Overview

Sensory Distribution of Lateral Femoral Cutaneous Nerve Block

Status:
Completed

Trial end date:
2016-12-01

Target enrollment:
0

Participant gender:
All

Summary

The purpose of this study is to investigate and describe the anatomical distribution of the sensory outcome following LFCN block (LFCN = lateral femoral cutaneous nerve) in relation to the incisional lines after Total Hip Arthroplasty (THA). Furthermore, is the aim to examine whether there is a motorial outcome corresponding to the Femoral nerve. The trial will be conducted in healthy volunteers in a blinded, randomized paired study.

Phase:

Phase 4

Accepts Healthy Volunteers?

Accepts Healthy Volunteers

Details

Lead Sponsor:

Zealand University Hospital

Collaborator:

Naestved Hospital

Treatments:

Ropivacaine

Criteria

Inclusion Criteria:

- Participants who have given their written consent after understanding the content and
limitations og the study.

- ASA 1-2.

- BMI ≥18 and ≤ 30

Exclusion Criteria:

- Participants who can not cooperate in the study.

- Participant who can not speak or understand danish.

- Allergies to the drugs used in the study.

- Alcohol consumption that exceeds 21 units per week.

- Drug abuse by the investigators judgement.

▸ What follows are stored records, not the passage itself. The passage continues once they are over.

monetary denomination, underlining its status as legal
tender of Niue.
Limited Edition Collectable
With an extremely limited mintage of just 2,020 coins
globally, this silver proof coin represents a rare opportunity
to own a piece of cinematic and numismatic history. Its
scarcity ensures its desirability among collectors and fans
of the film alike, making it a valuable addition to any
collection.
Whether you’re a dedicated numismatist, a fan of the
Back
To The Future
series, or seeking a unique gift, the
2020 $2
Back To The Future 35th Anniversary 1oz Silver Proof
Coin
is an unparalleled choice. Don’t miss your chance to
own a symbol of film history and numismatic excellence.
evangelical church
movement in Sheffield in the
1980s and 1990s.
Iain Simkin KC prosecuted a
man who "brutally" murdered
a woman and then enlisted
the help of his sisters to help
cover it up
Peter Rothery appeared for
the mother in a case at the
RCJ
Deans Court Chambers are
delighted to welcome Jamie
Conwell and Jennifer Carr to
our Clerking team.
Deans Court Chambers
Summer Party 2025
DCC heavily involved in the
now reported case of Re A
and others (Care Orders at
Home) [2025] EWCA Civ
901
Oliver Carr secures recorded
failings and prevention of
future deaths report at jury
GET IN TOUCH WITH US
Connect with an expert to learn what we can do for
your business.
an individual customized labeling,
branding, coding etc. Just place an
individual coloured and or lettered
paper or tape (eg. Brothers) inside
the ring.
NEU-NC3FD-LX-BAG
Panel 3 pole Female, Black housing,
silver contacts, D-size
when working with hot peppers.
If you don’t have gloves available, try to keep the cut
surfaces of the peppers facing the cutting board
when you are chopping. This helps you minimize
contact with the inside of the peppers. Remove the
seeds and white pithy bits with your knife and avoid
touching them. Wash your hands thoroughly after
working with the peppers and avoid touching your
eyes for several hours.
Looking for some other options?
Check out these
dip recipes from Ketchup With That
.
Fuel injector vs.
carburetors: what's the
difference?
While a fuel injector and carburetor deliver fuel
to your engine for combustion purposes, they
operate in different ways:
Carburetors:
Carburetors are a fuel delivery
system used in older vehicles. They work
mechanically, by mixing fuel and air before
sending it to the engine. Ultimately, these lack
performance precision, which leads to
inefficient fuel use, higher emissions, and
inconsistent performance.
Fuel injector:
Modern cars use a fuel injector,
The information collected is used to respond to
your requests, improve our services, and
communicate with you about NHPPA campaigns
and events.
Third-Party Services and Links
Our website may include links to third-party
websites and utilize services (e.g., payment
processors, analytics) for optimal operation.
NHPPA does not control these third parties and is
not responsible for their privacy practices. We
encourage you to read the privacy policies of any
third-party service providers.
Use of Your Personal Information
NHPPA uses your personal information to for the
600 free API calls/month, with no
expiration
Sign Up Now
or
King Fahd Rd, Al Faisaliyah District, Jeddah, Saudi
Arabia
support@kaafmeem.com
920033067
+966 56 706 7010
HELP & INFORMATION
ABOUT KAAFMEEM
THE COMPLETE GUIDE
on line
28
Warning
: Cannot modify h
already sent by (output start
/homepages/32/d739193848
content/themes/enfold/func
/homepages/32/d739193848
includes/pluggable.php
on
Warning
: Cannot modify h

- Daily consumption of prescription required analgesic drugs within the last four weeks.

- Consumption of over the counter analgesic drugs within the last 48 hours.

- Neuromuscular defects, former surgery or trauma to the lower extremities.

- Diabetes mellitus.

- Pregnant women (women in the fertile age must have used safe contraception and test
negative with a urine-HCG to be able to participate in the study).